M.S. Metals Science & Engineering
Ph.D. Materials Science
Dr. Hague enrolled in the SDM program as a sponsored employee at Pratt & Whitney as he transitioned from a role in manufacturing to a role in the office of the Chief Engineer. Since graduating, he has served in multiple leadership roles and most recently was named the inaugural Executive Director of the School of Data Science at UNC Charlotte.
How did the SDM program change your job trajectory?
The degree was what allowed me to take on a new role in technology strategy at Sprint shortly after graduation. I was able to apply the specific lessons from SDM in my job at Sprint. You get a great education in the classroom, but you also learn as much from the cohort you build while in SDM. And that network continues with you for the rest of your career. As an example, I changed industries a second time 6 years later when one of my cohort hired me into the finance industry.
As I had always wanted to give back to a university later in my career, after more than 20 years working in a corporation, I recently took the leap into academia. The leadership capabilities and the ability to work in an interdisciplinary way across many different fields and stakeholders is something I learned at MIT. Dealing with ambiguity, managing different desires/wants, and driving to a solution is one of the things you learn early in the SDM program. This set of skills contributed to me being named Executive Director of the School of Data Science.
What would you say is the value proposition of a degree in engineering and management?
As I look back, the big takeaway is that the degree teaches you to think differently. We recognized this early on while we were in the program. You think holistically and in a systemic way about all the things that can impact a problem. When we came in, most of us were engineers, and you thought about the problem within your discipline. I still find that I think of things in a holistic way, for all the stakeholders, more so than most people. That has served me well in my career.
What are key things you learned at SDM that you routinely use in your work today?
The program allowed me to take classes in many different subjects that I’d not been exposed to. As an engineer, I’d never taken any finance and accounting classes, so I learned how a business really works and how money is made. I also got my first experience with topics like marketing, risk management, and project management.
You learn many subjects, but the biggest thing was learning how to think in a broad manner. You don’t realize it as much when you’re in the program, but when you get out and start talking to people you realize you’re thinking differently than they are. And you have to explain why, and why it’s important to think that way.
Would you encourage your colleagues or your supervisees to get an SDM degree?

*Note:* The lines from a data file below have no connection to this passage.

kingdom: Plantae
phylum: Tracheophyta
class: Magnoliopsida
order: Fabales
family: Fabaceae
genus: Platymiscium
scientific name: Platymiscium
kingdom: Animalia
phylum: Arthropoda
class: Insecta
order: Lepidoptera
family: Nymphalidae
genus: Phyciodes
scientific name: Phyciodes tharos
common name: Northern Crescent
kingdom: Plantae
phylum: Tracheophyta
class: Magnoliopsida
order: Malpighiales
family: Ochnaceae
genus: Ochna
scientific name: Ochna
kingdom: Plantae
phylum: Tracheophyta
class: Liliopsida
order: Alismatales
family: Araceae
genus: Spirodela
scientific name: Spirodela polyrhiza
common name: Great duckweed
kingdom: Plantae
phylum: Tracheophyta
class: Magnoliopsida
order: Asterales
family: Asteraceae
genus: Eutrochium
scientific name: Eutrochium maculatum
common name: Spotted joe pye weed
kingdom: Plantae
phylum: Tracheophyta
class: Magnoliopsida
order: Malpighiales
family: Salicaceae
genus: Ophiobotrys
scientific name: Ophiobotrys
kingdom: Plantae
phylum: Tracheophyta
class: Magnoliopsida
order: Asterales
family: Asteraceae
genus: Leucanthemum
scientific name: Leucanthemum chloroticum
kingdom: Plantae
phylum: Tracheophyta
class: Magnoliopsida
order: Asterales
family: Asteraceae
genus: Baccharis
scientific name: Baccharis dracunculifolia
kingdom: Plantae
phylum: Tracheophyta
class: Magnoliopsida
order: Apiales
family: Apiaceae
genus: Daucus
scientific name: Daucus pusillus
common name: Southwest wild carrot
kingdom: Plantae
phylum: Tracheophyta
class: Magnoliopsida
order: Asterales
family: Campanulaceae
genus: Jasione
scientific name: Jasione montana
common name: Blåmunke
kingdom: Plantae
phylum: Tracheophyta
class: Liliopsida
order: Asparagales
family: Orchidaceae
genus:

The program attracts a different type of student than you would normally expect. For my cohort, we had an average of ten years of experience. We were working full time, trying to raise young families all while getting a degree at MIT. It was crazy, but fun. A couple years ago, I ended up talking one of my employees into applying to the program. He’ll graduate in May (2020). He was an Air Force officer, an analytics staff member, and was mostly thinking about local MBA programs. I encouraged him to take the leap of faith to apply and go to SDM at MIT. And yes, he is still communicating with me.